F. An Answer to the Question
The Court therefore answered the question raised by the Part 8 claim as follows:
“On the true construction of the Policy, the word “Disease” appearing in the phrase “any human infectious or human contagious Disease (excluding Acquired Immune Deficiency Syndrome [AIDS] or an AIDS-related condition)” in the Infectious Disease extension to the Business Interruption section of the Policy is to be understood as limited to the specific diseases listed in the definition of “Disease” in the business interruption section (which does not include Covid19).”
This case serves as a useful reminder that the starting point is that a policy of insurance is a contract like any other. Questions of interpretation must be approached objectively, by asking what a reasonable person with the relevant knowledge at the time of entry into the contract would have understood its language to mean. However, the policyholder who has the advantage of a broker can be attributed with the understanding of a well-informed broker.

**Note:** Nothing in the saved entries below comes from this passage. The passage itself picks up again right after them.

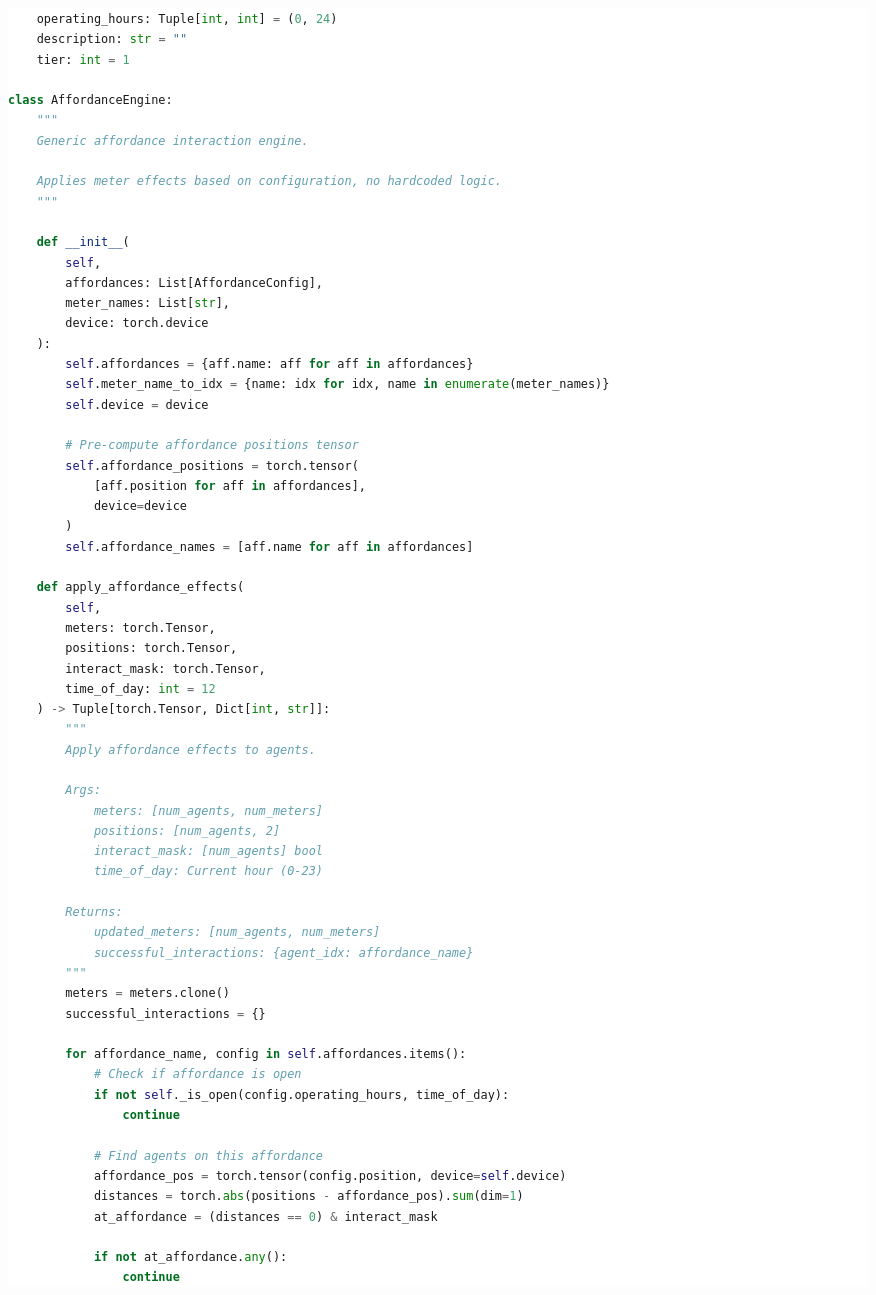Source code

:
 ```python
    operating_hours: Tuple[int, int] = (0, 24)
    description: str = ""
    tier: int = 1

class AffordanceEngine:
    """
    Generic affordance interaction engine.
    
    Applies meter effects based on configuration, no hardcoded logic.
    """
    
    def __init__(
        self, 
        affordances: List[AffordanceConfig], 
        meter_names: List[str],
        device: torch.device
    ):
        self.affordances = {aff.name: aff for aff in affordances}
        self.meter_name_to_idx = {name: idx for idx, name in enumerate(meter_names)}
        self.device = device
        
        # Pre-compute affordance positions tensor
        self.affordance_positions = torch.tensor(
            [aff.position for aff in affordances],
            device=device
        )
        self.affordance_names = [aff.name for aff in affordances]
    
    def apply_affordance_effects(
        self,
        meters: torch.Tensor,
        positions: torch.Tensor,
        interact_mask: torch.Tensor,
        time_of_day: int = 12
    ) -> Tuple[torch.Tensor, Dict[int, str]]:
        """
        Apply affordance effects to agents.
        
        Args:
            meters: [num_agents, num_meters]
            positions: [num_agents, 2]
            interact_mask: [num_agents] bool
            time_of_day: Current hour (0-23)
            
        Returns:
            updated_meters: [num_agents, num_meters]
            successful_interactions: {agent_idx: affordance_name}
        """
        meters = meters.clone()
        successful_interactions = {}
        
        for affordance_name, config in self.affordances.items():
            # Check if affordance is open
            if not self._is_open(config.operating_hours, time_of_day):
                continue
            
            # Find agents on this affordance
            affordance_pos = torch.tensor(config.position, device=self.device)
            distances = torch.abs(positions - affordance_pos).sum(dim=1)
            at_affordance = (distances == 0) & interact_mask
            
            if not at_affordance.any():
                continue
```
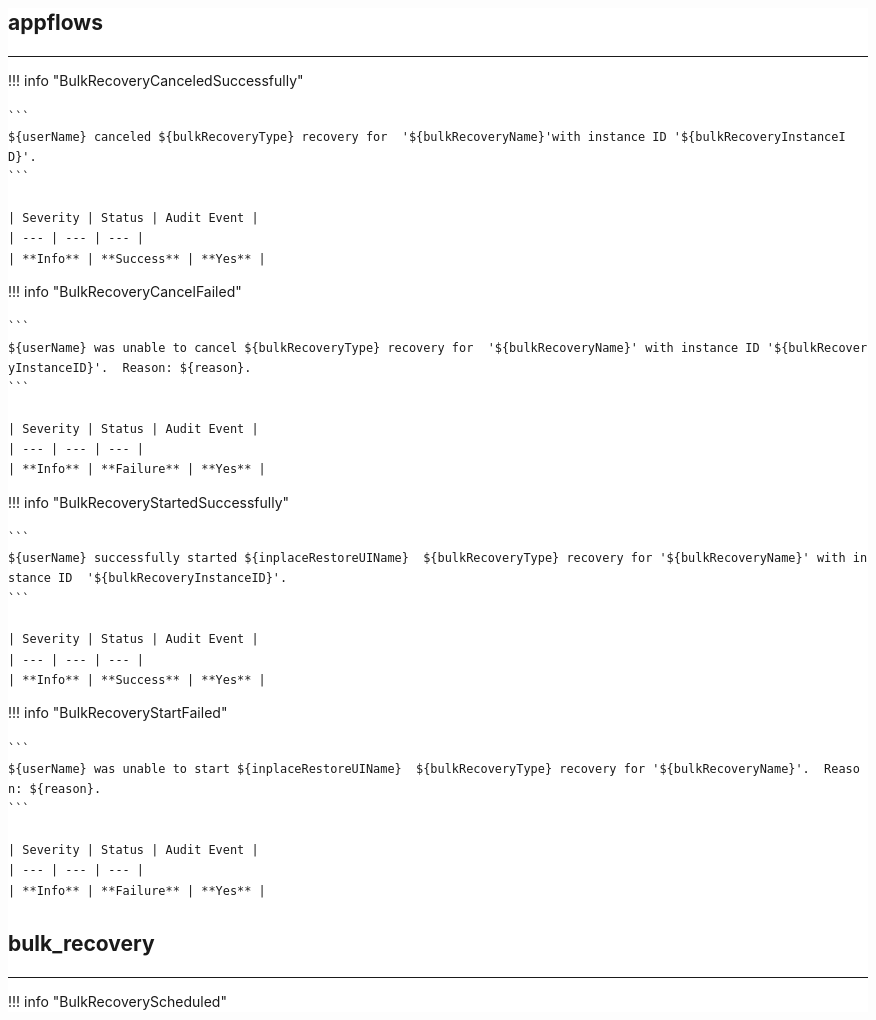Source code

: ## appflows
---

!!! info "BulkRecoveryCanceledSuccessfully"

    ```
    ${userName} canceled ${bulkRecoveryType} recovery for  '${bulkRecoveryName}'with instance ID '${bulkRecoveryInstanceID}'.
    ```

    | Severity | Status | Audit Event |
    | --- | --- | --- |
    | **Info** | **Success** | **Yes** |

!!! info "BulkRecoveryCancelFailed"

    ```
    ${userName} was unable to cancel ${bulkRecoveryType} recovery for  '${bulkRecoveryName}' with instance ID '${bulkRecoveryInstanceID}'.  Reason: ${reason}.
    ```

    | Severity | Status | Audit Event |
    | --- | --- | --- |
    | **Info** | **Failure** | **Yes** |

!!! info "BulkRecoveryStartedSuccessfully"

    ```
    ${userName} successfully started ${inplaceRestoreUIName}  ${bulkRecoveryType} recovery for '${bulkRecoveryName}' with instance ID  '${bulkRecoveryInstanceID}'.
    ```

    | Severity | Status | Audit Event |
    | --- | --- | --- |
    | **Info** | **Success** | **Yes** |

!!! info "BulkRecoveryStartFailed"

    ```
    ${userName} was unable to start ${inplaceRestoreUIName}  ${bulkRecoveryType} recovery for '${bulkRecoveryName}'.  Reason: ${reason}.
    ```

    | Severity | Status | Audit Event |
    | --- | --- | --- |
    | **Info** | **Failure** | **Yes** |


## bulk_recovery
---

!!! info "BulkRecoveryScheduled"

The Court will, however, resist arguments which seek to subject the entire policy wording to a minute textual analysis – that being the realm of the pedantic lawyer rather than the conscientious policyholder. The consideration of a fundamental definition is unlikely to be legal pedantry, but instead consistent with the conduct of the reasonable policyholder. Lawyers should therefore be careful to avoid conjuring clever argument which strains against the ordinary and natural meaning of the language used in an agreement or policy of insurance – particularly where the Policy contains an exhaustive definition.